Kadın kuruluşları değişik yelpazeler içinde dağılım göstermektedir. Bu kuruluşlardan biri de feminist çalışmalar yürüterek cinsiyet ve kadın konulu politikalar

üreten, belirleyici bir kolektif güç oluşturmaya çalışan feminist kadın kuruluşlarıdır.

Feminist kuruluşlar çeşitli programlar ve etkinlikler yoluyla kadınların hayatlarının iyileşmesine yönelik çalışmaları da kapsamı içine almaktadır. Feminist kuruluşlar dışında kadına yönelik daha dar kapsamlı çalışan pek çok kadın kuruluşu da mevcuttur.

Genel anlamda kadın kuruluşları, bir yandan kadınların dışında tutuldukları genel ve yerel siyaset bağlamına dâhil olabilmelerine imkan hazırlarken bir yandan da kadınların kendi eleştirilerini ve taleplerini dile getirebilecekleri, sivil-siyasi aktörler olarak aktif çalışabilecekleri bir alan da açmaktadır.

Genel olarak kadın kuruluşlarını birbirinden ayrıştıran noktalar, siyasi duruşları, öncelik verdikleri kadın sorunları, kadının güçlendirilmesi çalışmalarında izledikleri strateji ve yürüttükleri farklı çalışma alanlarıdır. Ortak noktaları ise kadının güçlendirilmesiyle ilgili ortak amaçlarıdır.

Konumuz itibarı ile tüm bu kadın sivil toplum kuruluşları arasından sadece feminist politikalar çerçevesinde hareket eden kuruluşlara değinmekteyiz. Burada Feminist kuruluşları, kadının sistem içerisinde güçlendirilmesine (eğitim, sağlık ve çalışma) yönelik çalışmalar yürüten kadın sivil toplum örgütlerinden ayırarak gündeme almaktayız. Genel bir gözlemle Feminist kuruluşların daha çok kadına yönelik şiddet, kadının insan hakları, kadının siyasal yaşama katılımı ve kadın araştırmaları konularında mevzilendiği görülmektedir.

Kadına şiddet konularında çalışan ilk kurum 1987-1989 yılları arasında feminist çevrelerin yürüttüğü “Dayağa Karşı Kadın Dayanışması Kampanyası” sonrası 1990’da kurulan Mor Çatı ve Kadın Dayanışma Vakfıdır. Bu vakıflar şiddete uğrayan kadınlara danışmanlık ve destek hizmeti vermek amacıyla kurulmuş, sonradan sığınma evleri açmayı başarmışlardır. Bunlar arasında yer alan Mor Çatı geniş kamuoyu yaratması ve uluslararası kurumlarla birlikte yürüttüğü ortak çalışmalarıyla güçlü bir taban oluşturmuştur.

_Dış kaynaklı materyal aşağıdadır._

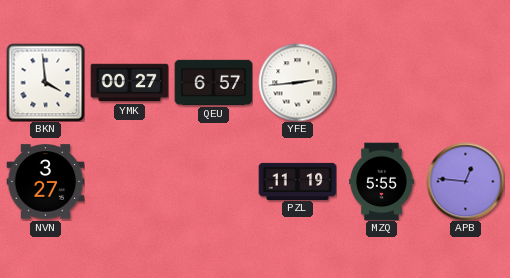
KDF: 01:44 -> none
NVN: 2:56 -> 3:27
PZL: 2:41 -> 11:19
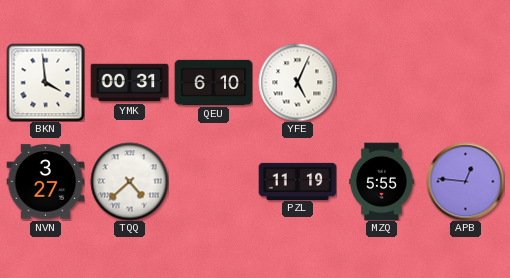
YMK: 00:27 -> 00:31
QEU: 6:57 -> 6:10
YFE: 2:44 -> 5:04
TQQ: none -> 4:38
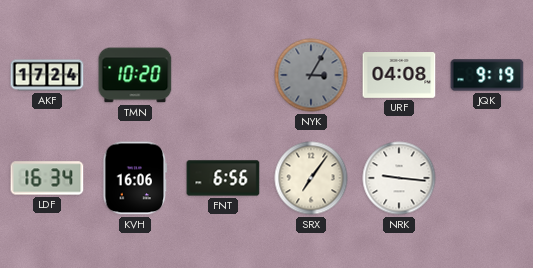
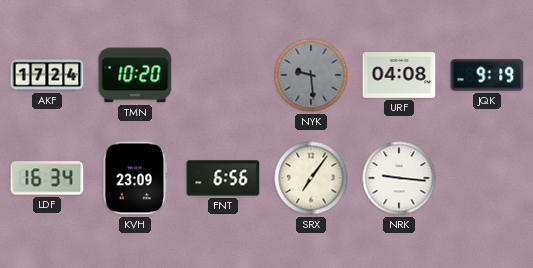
NYK: 3:05 -> 9:29
KVH: 16:06 -> 23:09
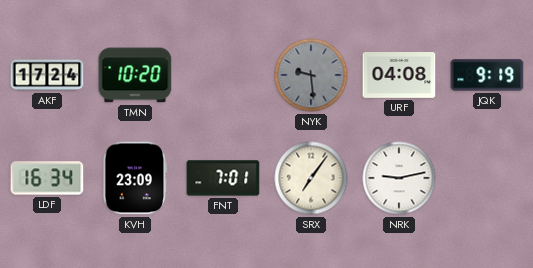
FNT: 6:56 -> 7:01
NRK: 9:16 -> 9:13
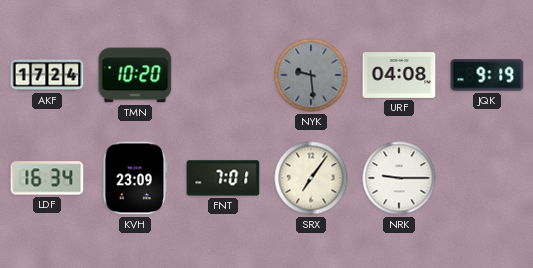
NRK: 9:13 -> 9:15
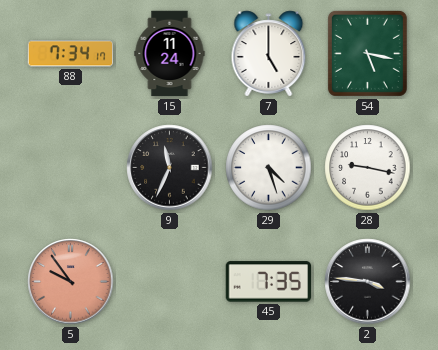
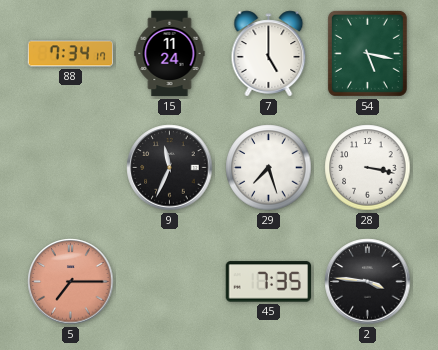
29: 4:27 -> 7:27
28: 9:17 -> 3:17
5: 9:54 -> 7:15
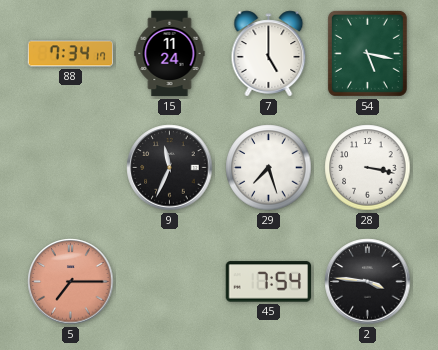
45: 7:35 -> 7:54
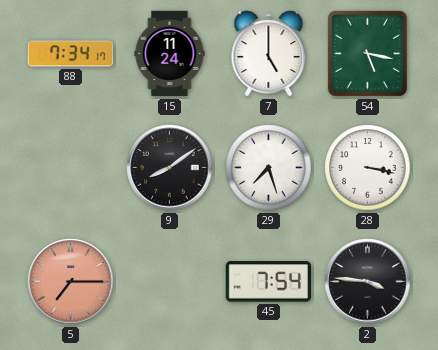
9: 11:34 -> 8:09
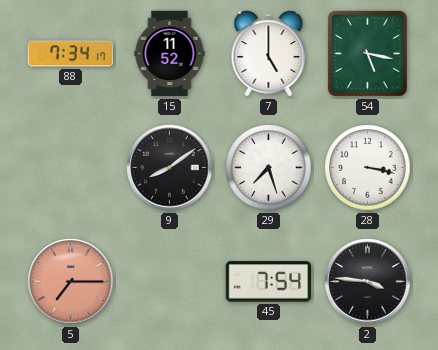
15: 11:24 -> 11:52
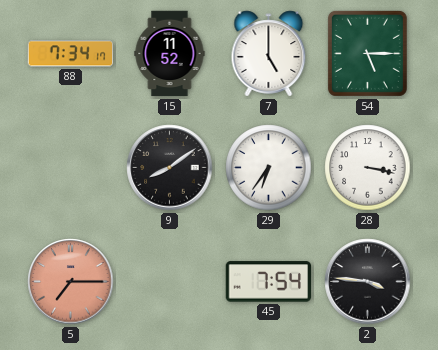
54: 5:17 -> 5:15
29: 7:27 -> 6:36
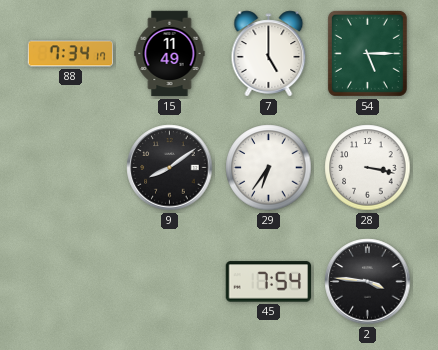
15: 11:52 -> 11:49
5: 7:15 -> none
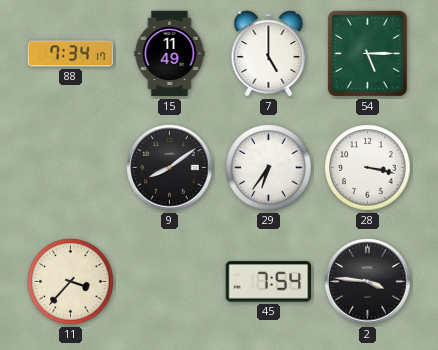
11: none -> 3:37
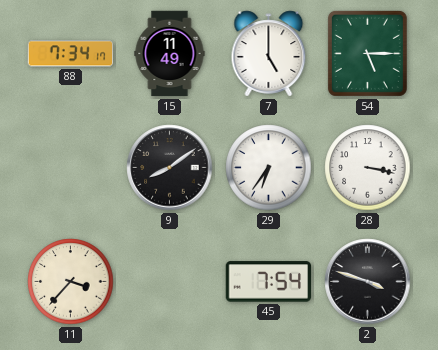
2: 3:46 -> 3:48
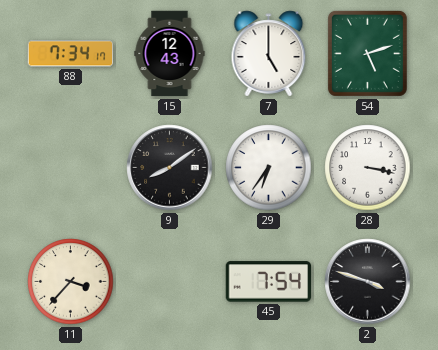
15: 11:49 -> 12:43
54: 5:15 -> 5:12
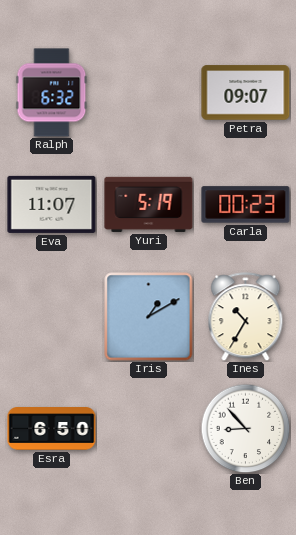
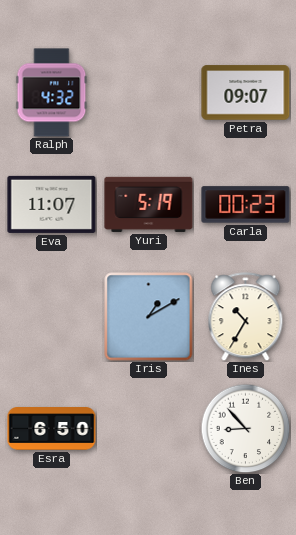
Ralph: 6:32 -> 4:32
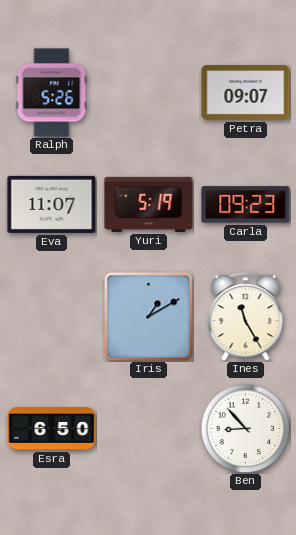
Ralph: 4:32 -> 5:26
Carla: 00:23 -> 09:23
Ines: 10:35 -> 11:25
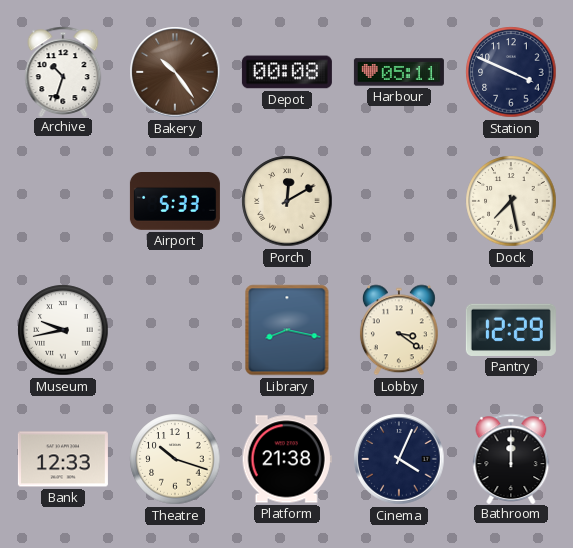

Şiddete uğrayan kadınlara doğrudan destek oluşturacak programlar ve şiddete yönelik bilinci yükseltmeye dayalı eğitim çalışmaları yürüten bu iki vakıftan sonra, artan duyarlılık sonucu şiddetin farklı biçimlerini içeren çalışmalar yapan kuruluşlarda kurulmuştur. Bunlar arasında gözaltında şiddete maruz kalan kadınlara yasal

danışmanlık sağlamak amacıyla İstanbul’da Gözaltında Cinsel Taciz ve Tecavüze Karşı Hukuki Yardım Projesi adı altında faaliyet yürüten bir kuruluş da bulunmaktadır.

Şiddete uğrayan kadınlara yasal danışmanlık ve destek amacıyla önce Ankara ve İstanbul Baroları’nda kurulan, sonra çeşitli illerin barolarına yayılan Kadın Hakları Danışma ve Uygulama Merkezleri de doğrudan şiddetle ilgili çalışmalar yürüten ve ilk akla gelen kuruluşlar arasındadır. Ayrıca, çeşitli illerde diğer etkinliklerinin yanı sıra şiddete yönelik eğitim ve bilinç yükseltme çalışmalarını da sürdüren kadın kuruluşları bulunmaktadır.

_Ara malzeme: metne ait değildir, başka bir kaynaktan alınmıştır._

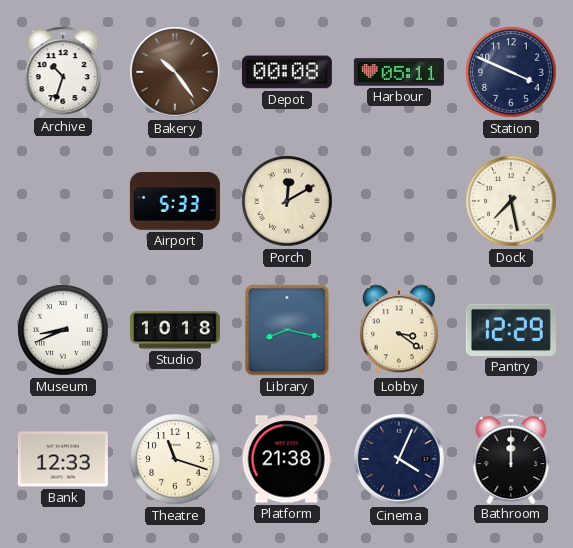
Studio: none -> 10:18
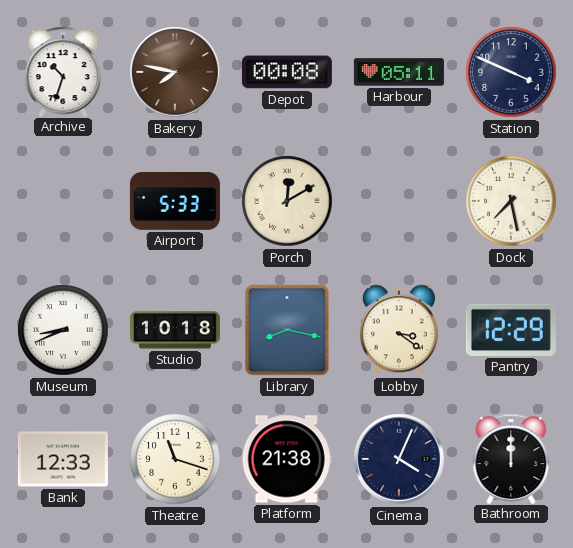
Bakery: 10:24 -> 7:47
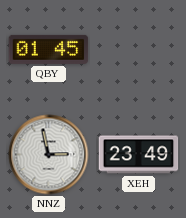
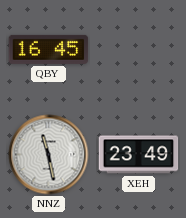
QBY: 01:45 -> 16:45
NNZ: 2:58 -> 11:28
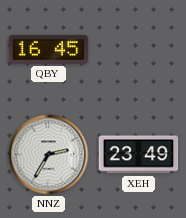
NNZ: 11:28 -> 2:35
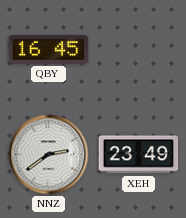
NNZ: 2:35 -> 2:39
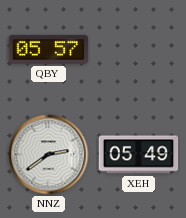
QBY: 16:45 -> 05:57
XEH: 23:49 -> 05:49
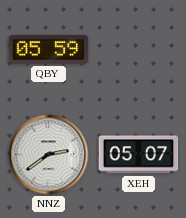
QBY: 05:57 -> 05:59
XEH: 05:49 -> 05:07
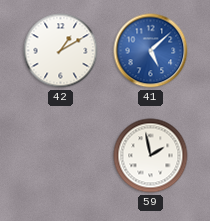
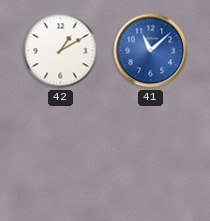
41: 5:08 -> 11:08
59: 1:58 -> none
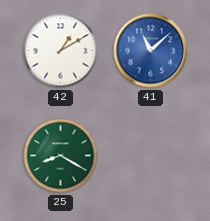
25: none -> 8:20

Kadına Yönelik Her Türlü Ayrımcılığın Önlenmesi Sözleşmesi (CEDAW)’nin yarattığı duyarlılıkla kadın haklarının insan haklarının bir parçası olarak tanınıp eşitsizlik ve ayrımcılığın insan hakları ihlali olarak tanımlanmasıyla birlikte, kadın sorunlarının çözümüne yönelik politika ve stratejiler yeni bir boyut kazanmıştır.

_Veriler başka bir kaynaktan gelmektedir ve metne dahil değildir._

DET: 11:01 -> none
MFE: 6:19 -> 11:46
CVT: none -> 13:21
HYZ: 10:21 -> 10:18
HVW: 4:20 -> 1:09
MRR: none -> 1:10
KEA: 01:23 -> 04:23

Kadının insan hakları söyleminin hem uluslararası hem ulusal düzeyde meşruluk ve yaygınlık kazanmasında kadın kuruluşlarının çabalarının büyük katkısı olmuştur.

Türkiye’de kadının insan hakları alanında çalışmak amacıyla Müslüman Kurallar Altında Yaşayan Kadınlar Ağı’nın (WLUML) irtibat şubesi olarak kurulan Kadının İnsan Hakları Projesi isimli kuruluş, kadının insan hakları konusunda bir dizi bilgilendirme ve eğitim programı yürütmektedir. Bu çalışmalarının yanı sıra kadının güçlendirilmesini desteklemek amacıyla çeşitli araştırmalar da yürütmektedir.

Kadının İnsan Hakları Projesi, benzer amaçlarla kurulan diğer kuruluşlara da örnek oluşturmuştur. Bunlar arasında artık kurumsallaşmış bir kimlikle çalışmalarını Diyarbakır’da sürdüren ve Diyarbakır’da çalışmak isteyen pek çok kadın kuruluşuna öncülük eden KA-MER (Kadın Merkezi) akla ilk gelen kuruluştur. Kadınların hayatın her alanında güçlenmesini desteklemek amacıyla çok çeşitli bilgilendirme ve eğitim çalışmalarını sürdüren KA-MER şiddete karşı da programlar yürütmektedir.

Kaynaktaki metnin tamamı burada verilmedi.